The Osage Plains are a physiographic section of the larger Central Lowland province, which in turn is part of the larger Interior Plains physiographic division. The area is sometimes called the Lower Plains, North Central Plains, or Rolling Plains. The Osage Plains, covering west-central Missouri, the southeastern third of Kansas, most of central Oklahoma, and extending into north-central Texas, is the southernmost of three tallgrass prairie physiographic areas. It grades into savanna and woodland to the east and south, and into shorter, mixed-grass prairie to the west. The Osage Plains consist of three subregions. The Osage Plains proper occupy the northeast segment. Although sharply demarcated from the Ozark uplift, the plains are nonetheless a transitional area across which the boundary between prairie and woodland has shifted over time. In the central portion of the physiographic area lies the second subregion, the Flint Hills, commonly called "the Osage" in Oklahoma. This large remnant core of native tallgrass prairie is a rocky rolling terrain that runs from north to south across Kansas and extends into Oklahoma. To the west and south of these hills are the Blackland Prairies and Cross Timbers. This vegetatively complex region of intermixed prairie and scrubby juniper-mesquite woodland extends into north-central Texas. Bluestem prairies and oak-dominated savannas and woodlands characterize the natural vegetation in the Cross Timbers. Much of the area has been converted to agriculture, although expanses of oak forest and woodland are still scattered throughout the eastern portion of the subregion.
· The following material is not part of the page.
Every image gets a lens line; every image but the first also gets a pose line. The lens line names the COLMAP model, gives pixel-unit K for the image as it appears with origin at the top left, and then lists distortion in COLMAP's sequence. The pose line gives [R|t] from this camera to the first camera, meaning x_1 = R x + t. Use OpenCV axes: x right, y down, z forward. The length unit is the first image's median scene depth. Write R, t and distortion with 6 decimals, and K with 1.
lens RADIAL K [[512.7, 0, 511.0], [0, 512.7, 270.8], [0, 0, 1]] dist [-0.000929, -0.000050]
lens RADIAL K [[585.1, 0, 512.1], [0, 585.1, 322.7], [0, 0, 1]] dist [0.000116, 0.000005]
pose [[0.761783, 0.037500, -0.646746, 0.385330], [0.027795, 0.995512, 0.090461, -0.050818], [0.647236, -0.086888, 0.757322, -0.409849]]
Birds in the Osage Plains include the threatened greater prairie-chicken, Henslow's sparrow, dickcissel, loggerhead shrike, field sparrow, scissor-tailed flycatcher, Bell's vireo, painted bunting, and Harris's sparrow. Wildfire suppression, overgrazing, and the spread of exotic plants are the factors most negatively affecting priority bird habitat. The area now is managed almost exclusively for beef production with annual burns and intensive grazing practices that provide little of the habitat structure required to support many priority bird species.
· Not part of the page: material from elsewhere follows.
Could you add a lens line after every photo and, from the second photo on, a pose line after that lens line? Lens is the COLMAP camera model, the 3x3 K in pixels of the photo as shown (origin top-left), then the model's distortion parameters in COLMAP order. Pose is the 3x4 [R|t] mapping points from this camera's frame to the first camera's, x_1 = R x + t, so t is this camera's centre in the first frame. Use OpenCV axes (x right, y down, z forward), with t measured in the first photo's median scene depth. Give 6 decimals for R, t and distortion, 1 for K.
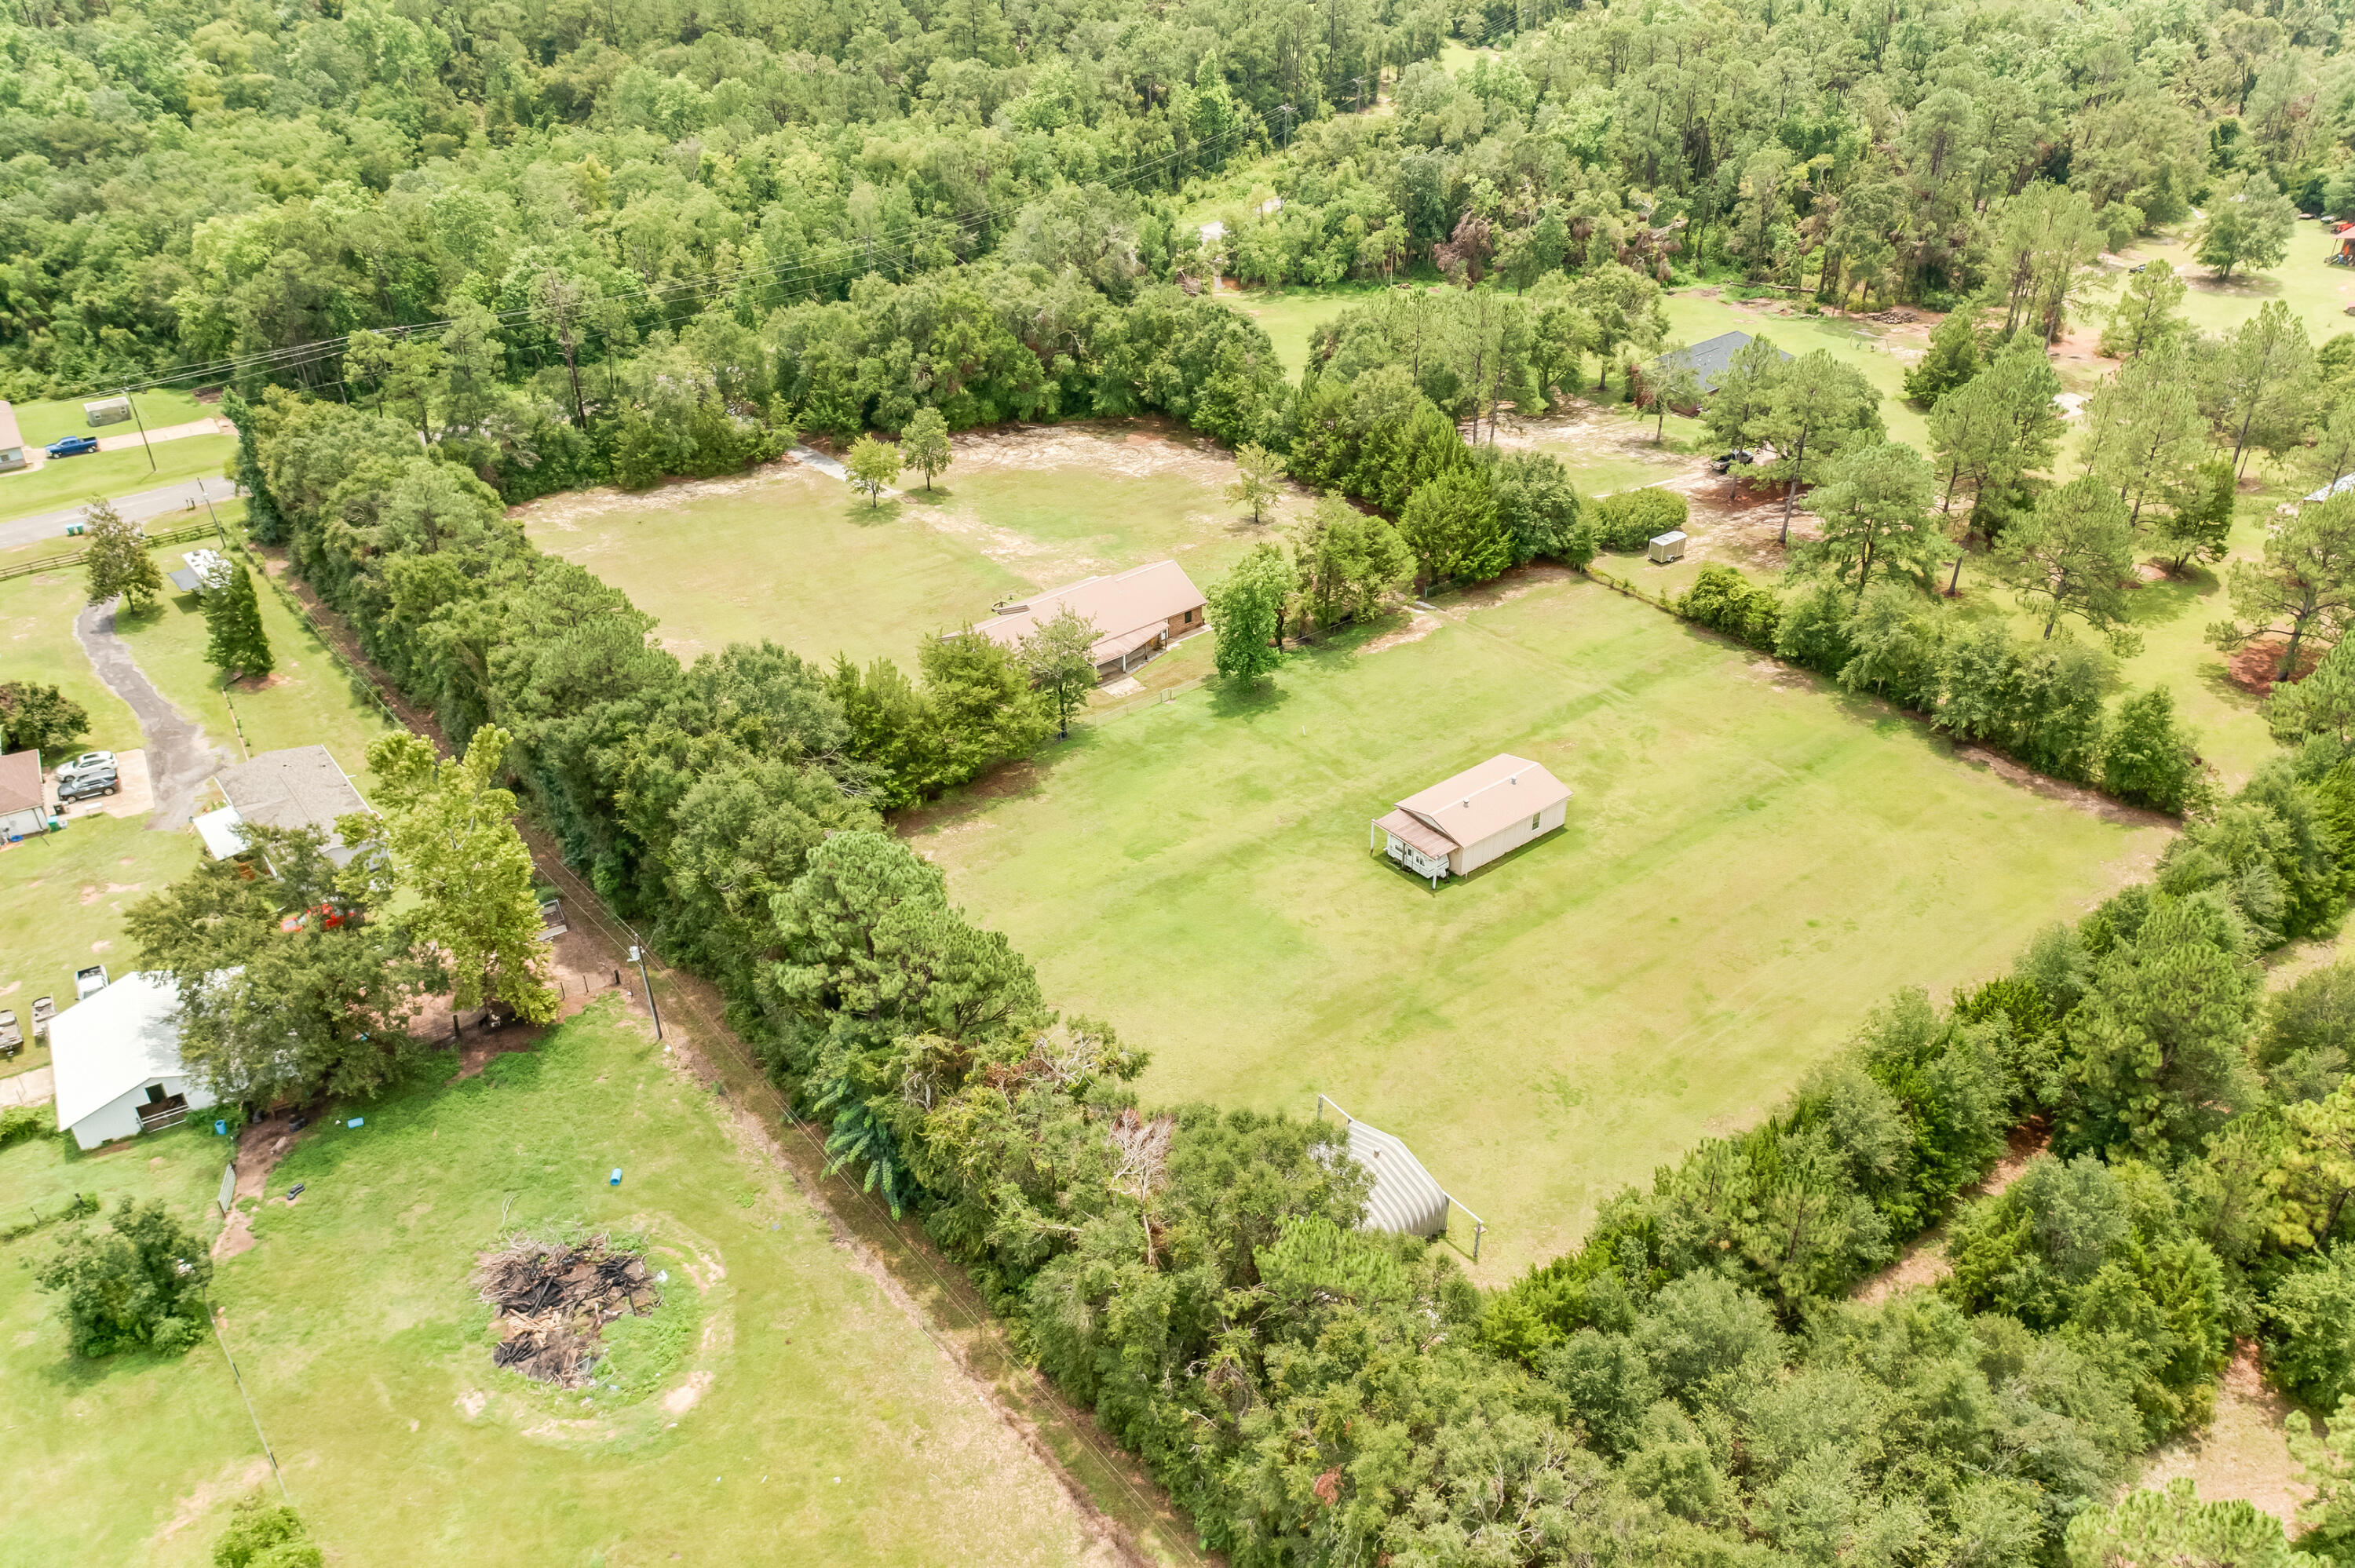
lens RADIAL K [[1846.7, 0, 1177.7], [0, 1846.7, 783.7], [0, 0, 1]] dist [0.003922, 0.001938]
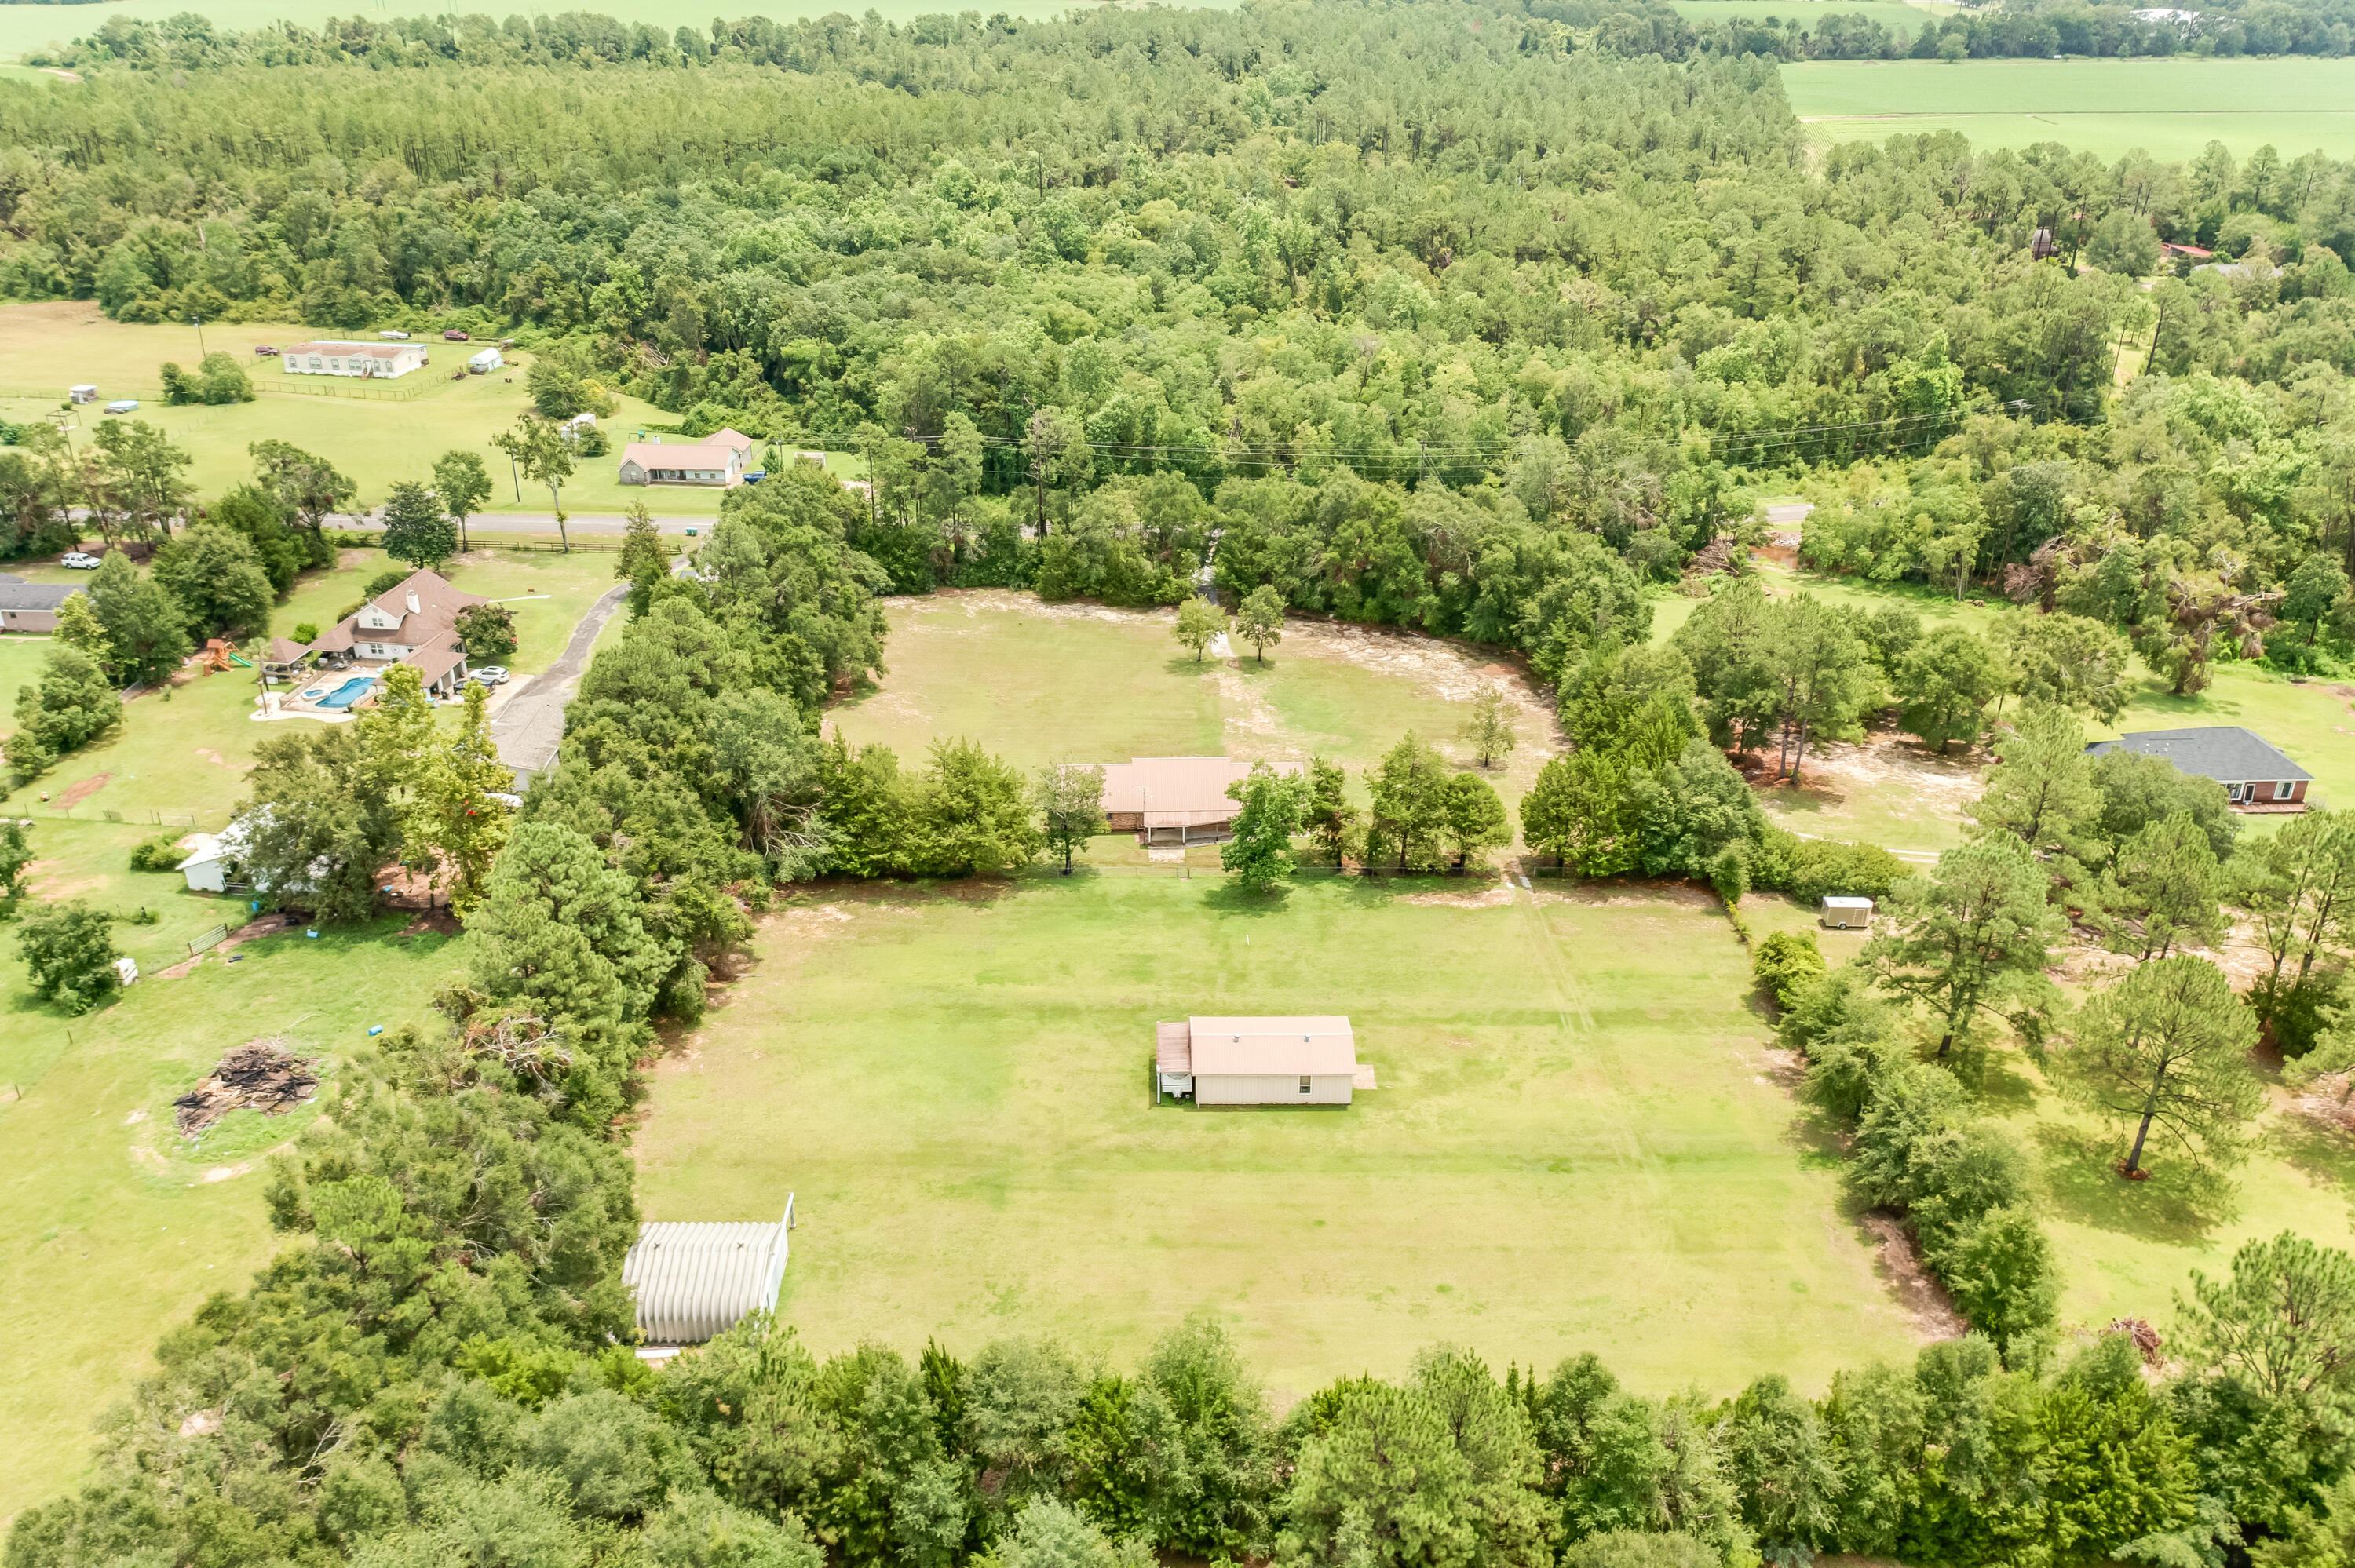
lens RADIAL K [[1846.7, 0, 1169.3], [0, 1846.7, 773.7], [0, 0, 1]] dist [0.003922, 0.001938]
pose [[0.791506, 0.270229, -0.548174, 0.562505], [-0.331952, 0.943187, -0.014349, -0.085771], [0.513154, 0.193325, 0.836241, 0.125307]]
Historically, fire, drought, and plains bison were dominant ecological forces and had great influences on the vegetation from local to landscape scales. The Osage Plains and Flint Hills were dominated historically by tallgrass prairie with scattered groves of blackjack oak (Quercus marilandica) in the uplands and along drainages. A variety of wetland types, including wet prairie, marshes, and northern floodplain forests occurred along larger rivers. Today, much of the land in the Osage Plains is planted to corn and soybeans, or has been converted to non-native grasses for pasture and hay. Large expanses of tallgrass prairie remain in the Flint Hills, where relief is greater than in the Osage Plains subregion and the land less suitable for cropping.

==Geology==
The Osage Plains are underlain by soft shales with interbedded sandstones and limestones of late Mississippian to Pennsylvanian ages. Some of the rocks prevalent in the Osage Plains are Mississippian limestone, limestone shale, Ordovician dolomite, and Pennsylvanian coal. Also, clay and shale are found within the Pennsylvanian bedrock.
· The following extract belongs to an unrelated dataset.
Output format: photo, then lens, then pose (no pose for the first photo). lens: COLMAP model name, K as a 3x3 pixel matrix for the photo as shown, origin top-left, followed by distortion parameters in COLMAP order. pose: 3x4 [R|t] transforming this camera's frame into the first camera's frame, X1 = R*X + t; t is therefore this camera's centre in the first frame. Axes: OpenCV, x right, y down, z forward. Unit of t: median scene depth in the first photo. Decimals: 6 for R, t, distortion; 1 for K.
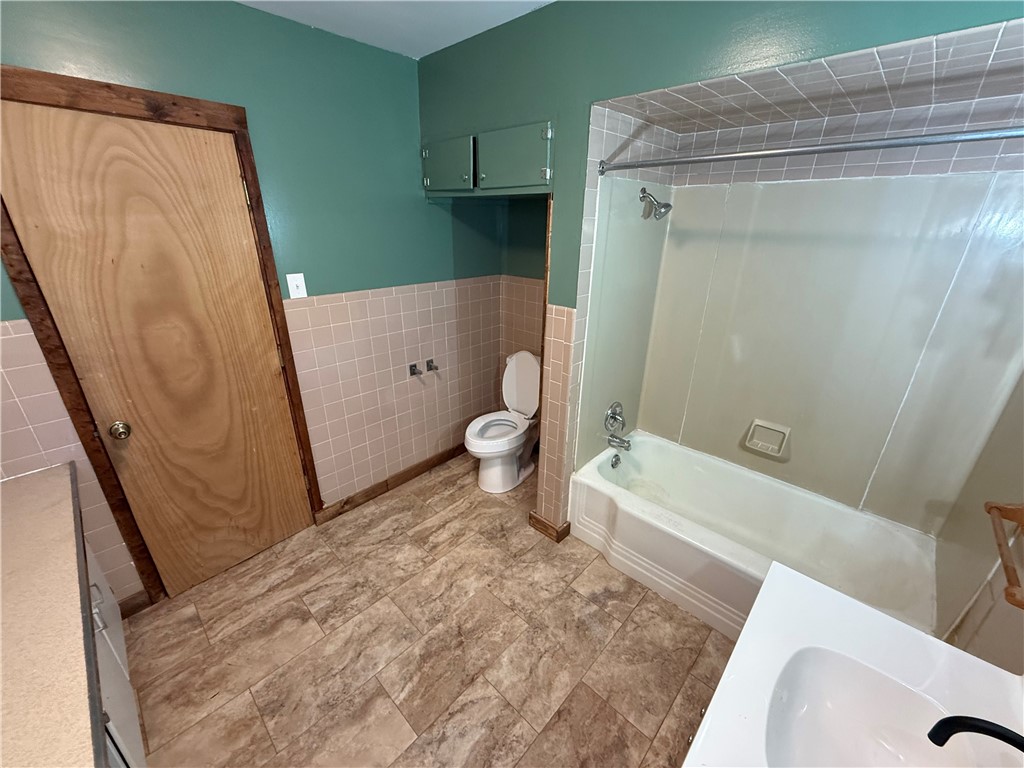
lens RADIAL K [[406.2, 0, 511.8], [0, 406.2, 385.1], [0, 0, 1]] dist [0.001057, -0.000118]
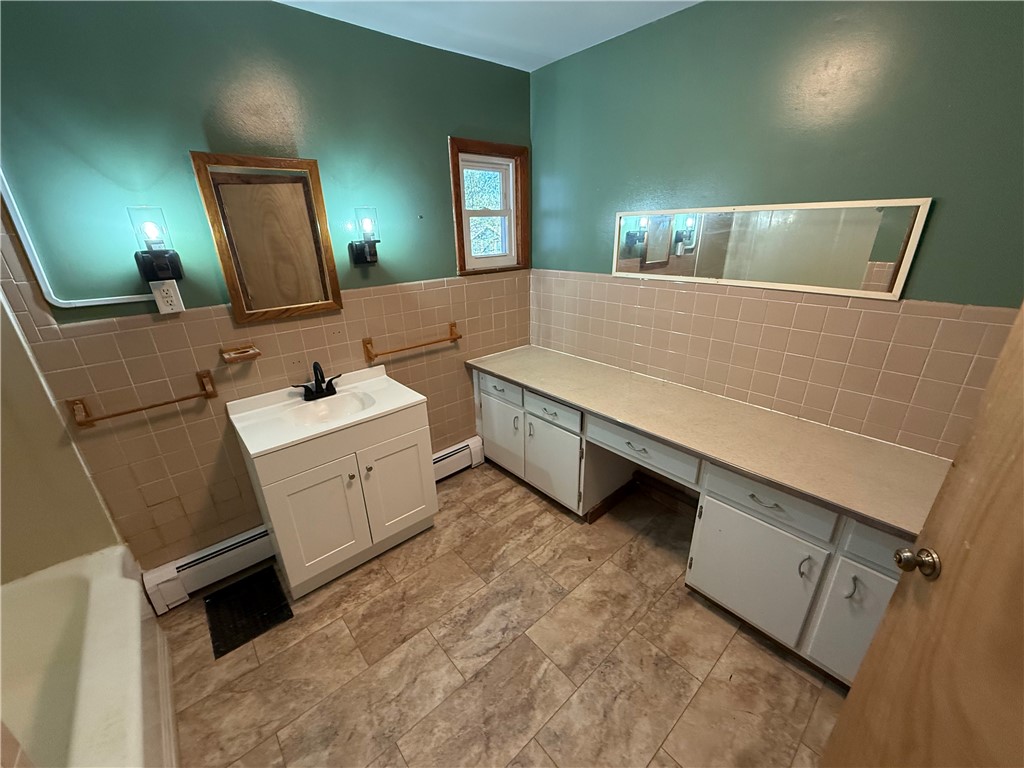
lens RADIAL K [[406.2, 0, 512.7], [0, 406.2, 384.2], [0, 0, 1]] dist [0.001057, -0.000118]
pose [[-0.996014, -0.031813, 0.083329, -0.248778], [0.034742, 0.722079, 0.690938, -0.466543], [-0.082151, 0.691079, -0.718095, 1.238291]]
The area contained two major mining areas. The biggest was the Tri-State lead and zinc region, consisting of nearly 2000 sqmi. This was the largest concentration of zinc deposits anywhere in the world. Most mining sites have closed, mainly due to health and other environmental issues. More than $1 billion worth of lead and zinc were extracted from the area during the active mining days. The other major mining was for bituminous coal. Due to air quality standards, this region's coal is in low demand due to its high sulfur content.